In multi-thread benchmarks of raw memory I/O we found a clear performance leader in Ampere’s eMAG, outperforming both AMD’s EPYC and Intel’s XEON CPUs by a factor of 6 or higher
That doesn't sound right. Neither AMD nor Intel get more than a handful of GB/s in basic memory I/O? Any idea what could be wrong?
"It should be noted that Kinvolk has ongoing cooperation with both Ampere Computing and Packet, and used all infrastructure used in our benchmarking free of charge. Ampere Computing furthermore sponsored the development of the control plane automation used to issue benchmark runs, and to collect resulting data points, and to produce charts."
I'm not saying anything was intentionally done, but optimizations were likely done on the Ampere side.
It doesn't sound remotely right to me either. It could be NUMA since the Intel and AMD systems are NUMA but the eMAG is not. The code for this benchmark appears to be https://github.com/akopytov/sysbench/blob/master/src/tests/m... which... is not an interesting way to benchmark a large server IMO. Running a single process with a lot of threads and a lot of RAM on a NUMA server is going to perform poorly (unless you do a lot of tuning which I don't recommend either). "Microservices" might run a lot faster.
That's only fine if you know all code running in all parts (containers) on the same hardware node. Code running on one container can influence data/code from other containers. (When some third-party has a form of code execution)
Their tests disabled hyperthreading on Intel due to the security concerns and also on AMD on speculation that security concerns might arise in the future (if I read everything correctly).
In the memcopy benchmark, which is designed to stress both memory I/O as well as caches, Intel’s XEON shows the highest raw performance
I am not surprised by that, given that x86 has a single instruction that will copy arbitrary number of bytes in cacheline-sized chunks --- something that ARM does not have.
I'm very impatient to look RISC-V coming to look performance/security.

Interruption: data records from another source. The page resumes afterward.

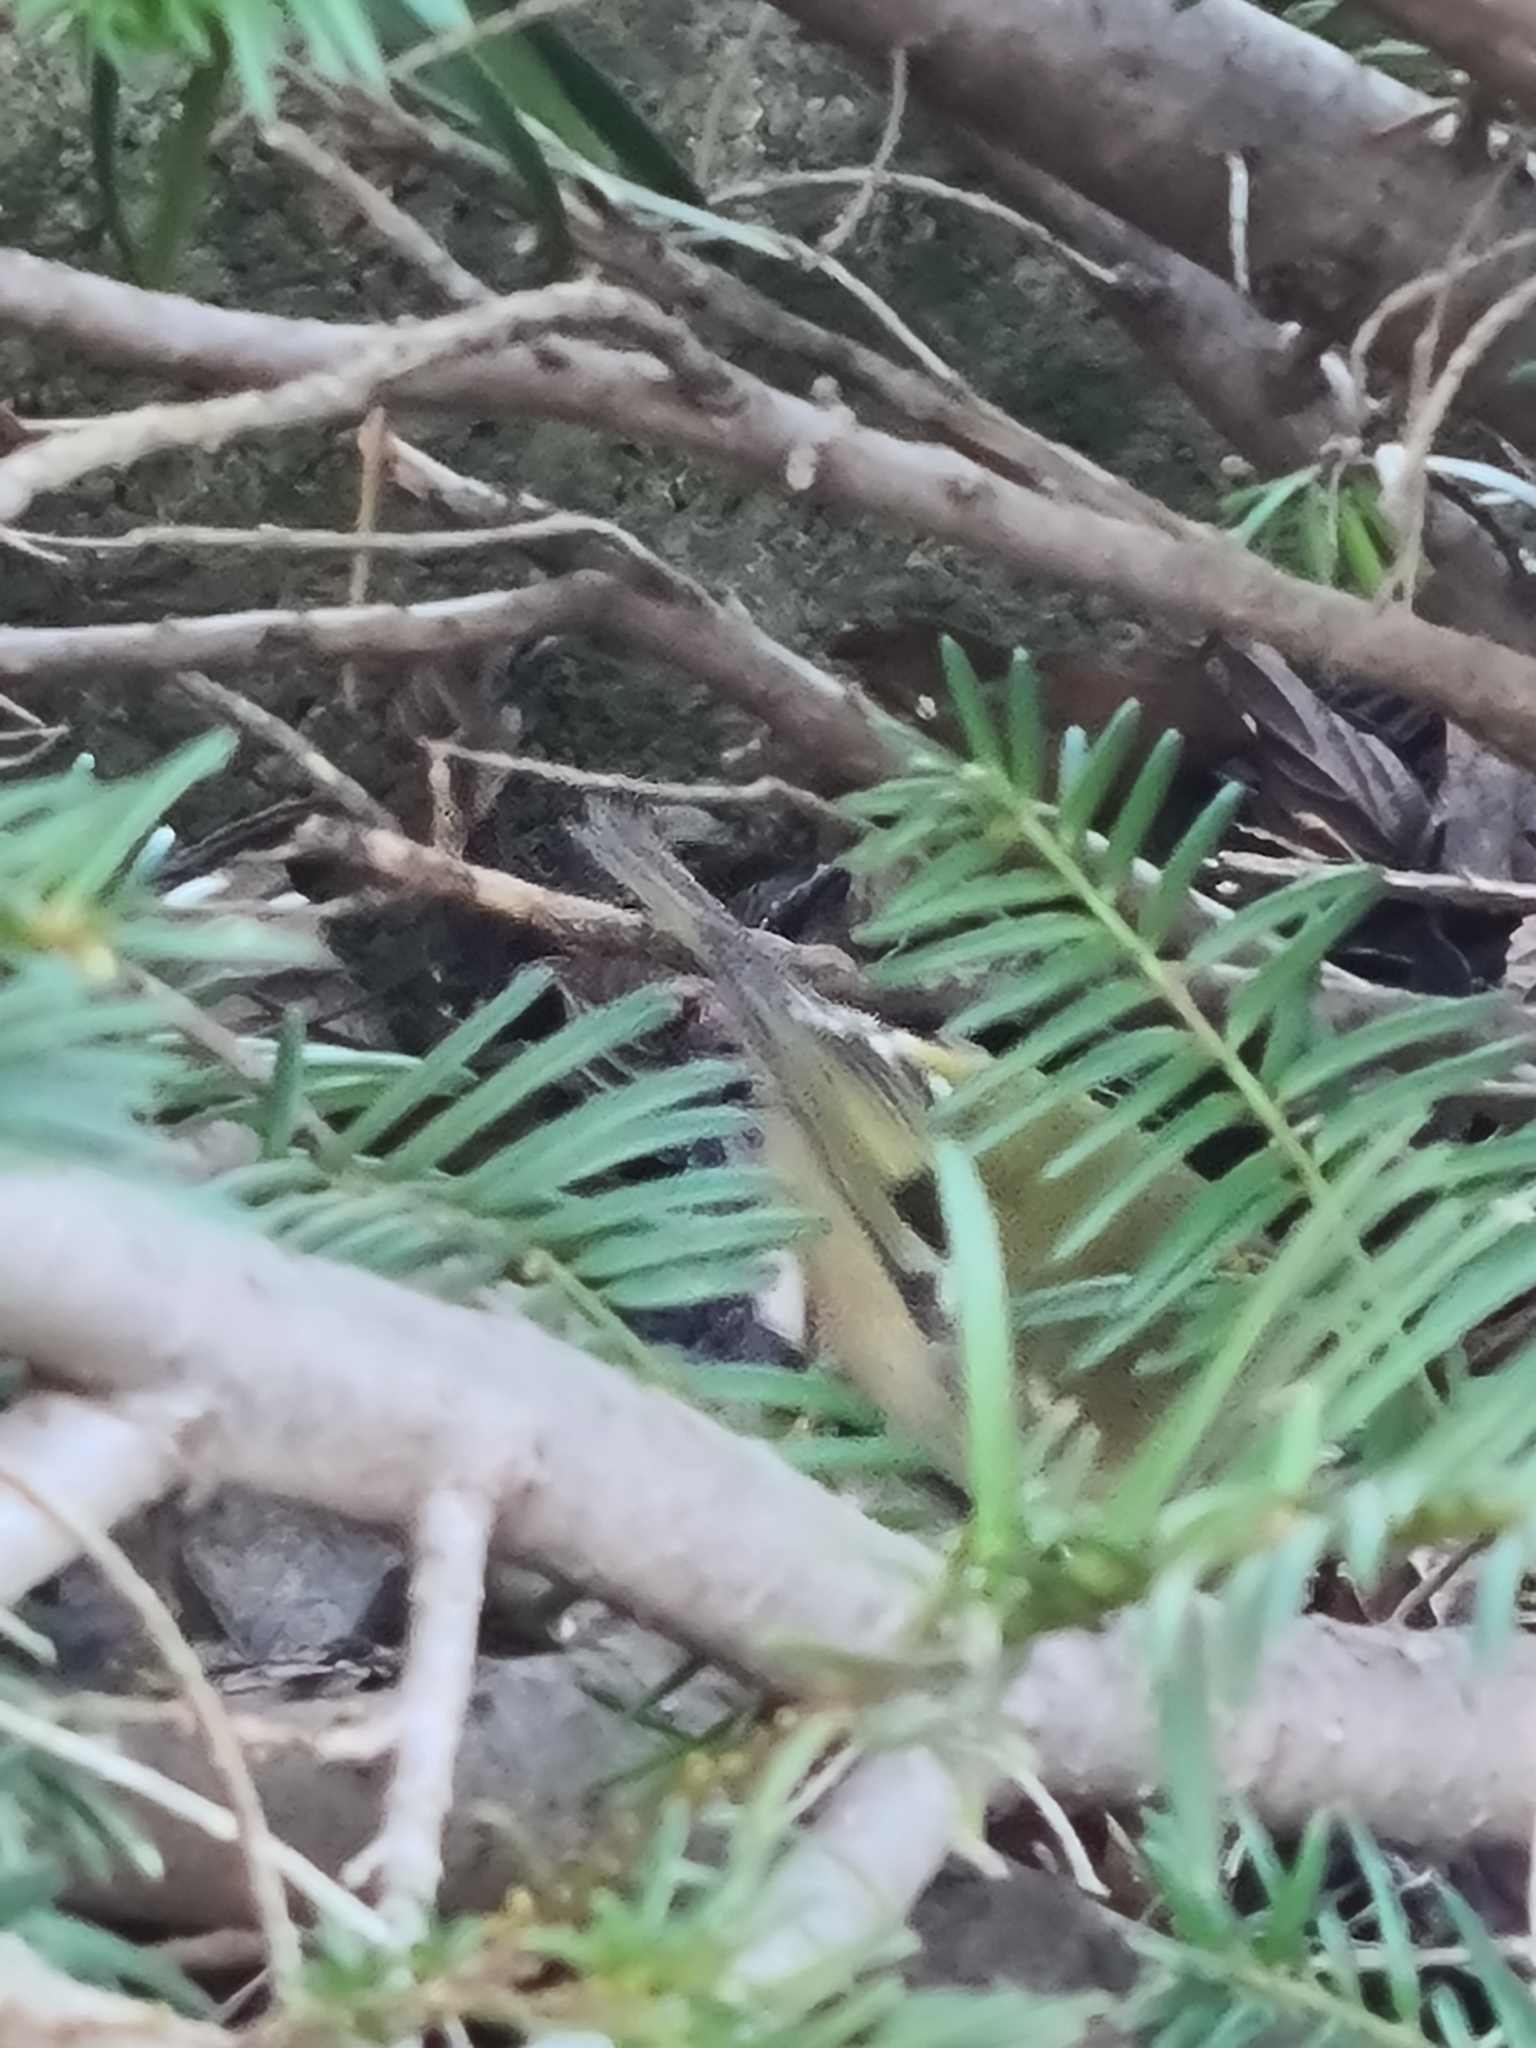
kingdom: Animalia
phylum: Chordata
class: Aves
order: Passeriformes
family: Regulidae
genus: Regulus
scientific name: Regulus regulus
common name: Goldcrest
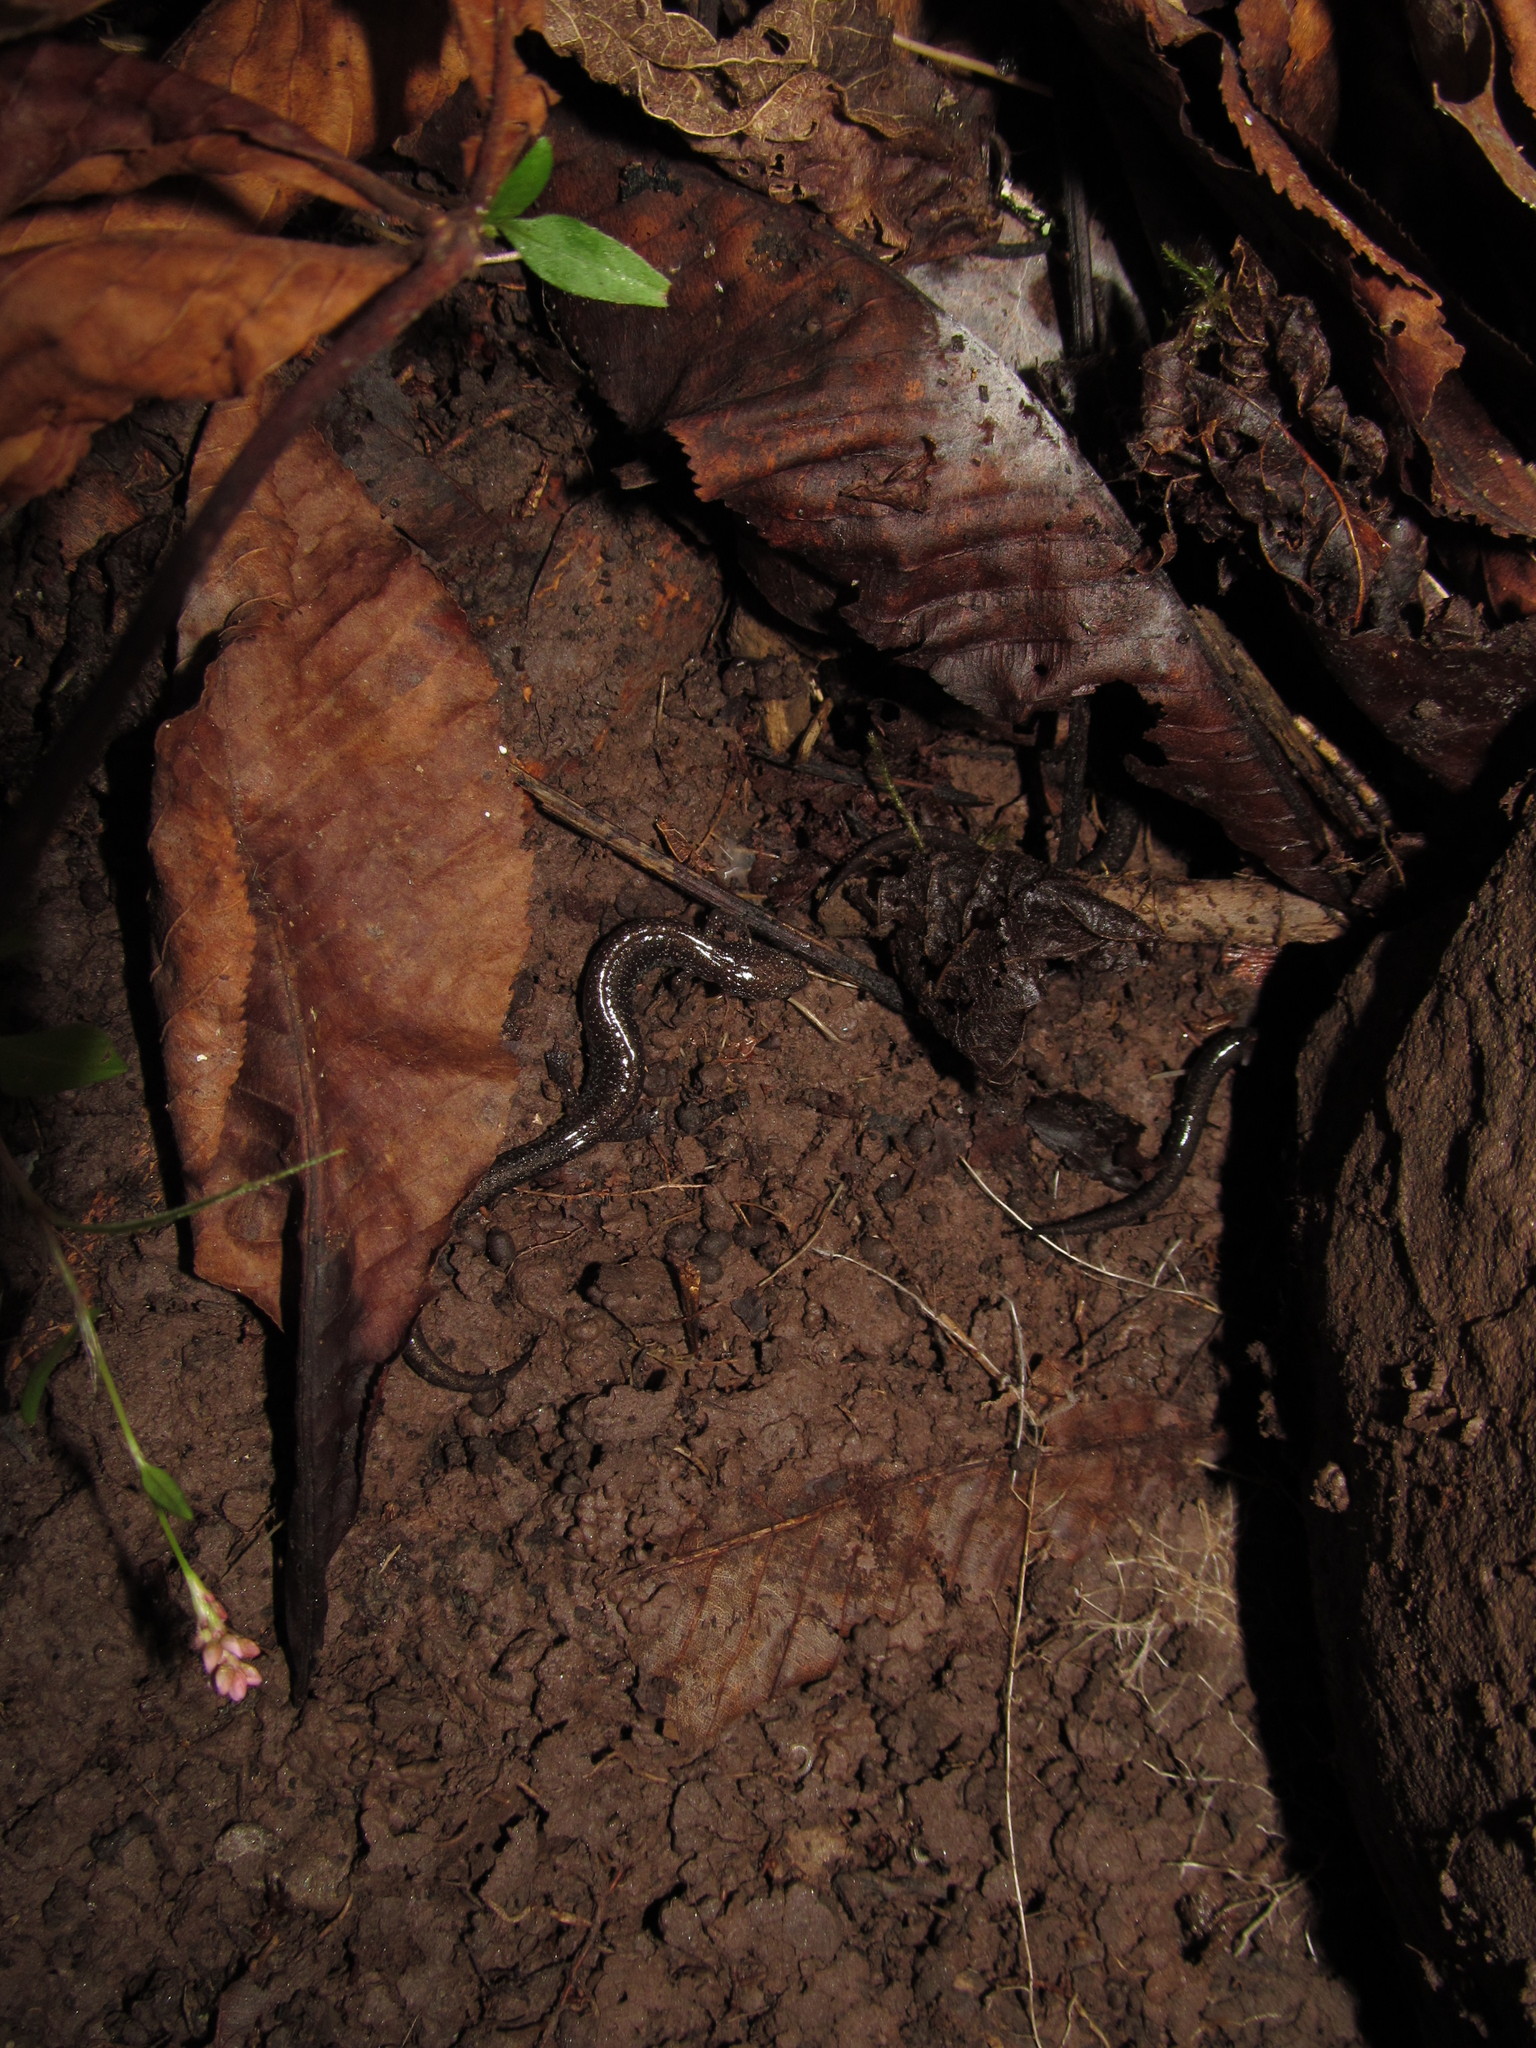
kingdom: Animalia
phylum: Chordata
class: Amphibia
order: Caudata
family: Plethodontidae
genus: Plethodon
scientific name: Plethodon cinereus
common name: Redback salamander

Don't forget to disable a lot of features about Intel if you want a full secure environment like SMT/Hyper-Threading
Very impressive perf on ARMs side given it competes against decades of x86 specific optimisation in the code.
Intel for example for long intentionally made float performance close to integer of same size, so there was no perf difference in scripting languages that use float internally for all computations.
ARM sucks at web benchmarks because ARM never put any accent on fp perf. Many ARM cores simply don't have fp units at all. The most popular JS vm V8 does a lot of useless float>integer and back conversions under the hood, and that doesn't help either. They are almost free on x86, but degrade js perf on smartphones by double digits.
Second, vector math and vector float math have close to no use in web loads, but a lot of devs still try to put SSE instructions everywhere simply because SSE is many times faster than simple math and many binary manipulations on x86.
ARM on other hand is relatively good with making a lot of ops on byte and double data, because it was historically never aimed at number crunching with extra wide vector instructions.
For the same reason ARMs UCS-2 and UTF-16 parsing performance is that bad. All kinds of parsers exploit fast register renaming on x86 to run tzcnt with very good perf, but they have to revert to relatively slow SIMD bitmasks on ARM. You can feel that a lot when you work with VMs/interpreters that use UCS-2 as their internal unicode implementation.
Hardware peripherals were always x86 optimised too. Yes, almost every device you can hook onto PCIE has been extensively optimised to work well with x86 style DMA, and some higher level APIs like I/O virtualisation, DMA offload engines, and assumptions about typical controller, memory, and cache latency.
Yes, even endianness conversion is there to make x86 jump ahead. Almost all "enterprise hardware" intentionally uses little endian in its protocols, to avoid endianness conversion on x86. Of course at the cost of doing it on big endian machines, that include ARM.
P.S. On other hand, nearly all peripheral ICs aiming at embedded market prefer big endian for an opposite reason.
ARM is doing OK with the current generation of HPC systems, and the post-K system, whose name I forget, should be rather impressive at floating point. SIMD width is not all that matters, after all. (Obviously this is v8 and up, which requires floating point.)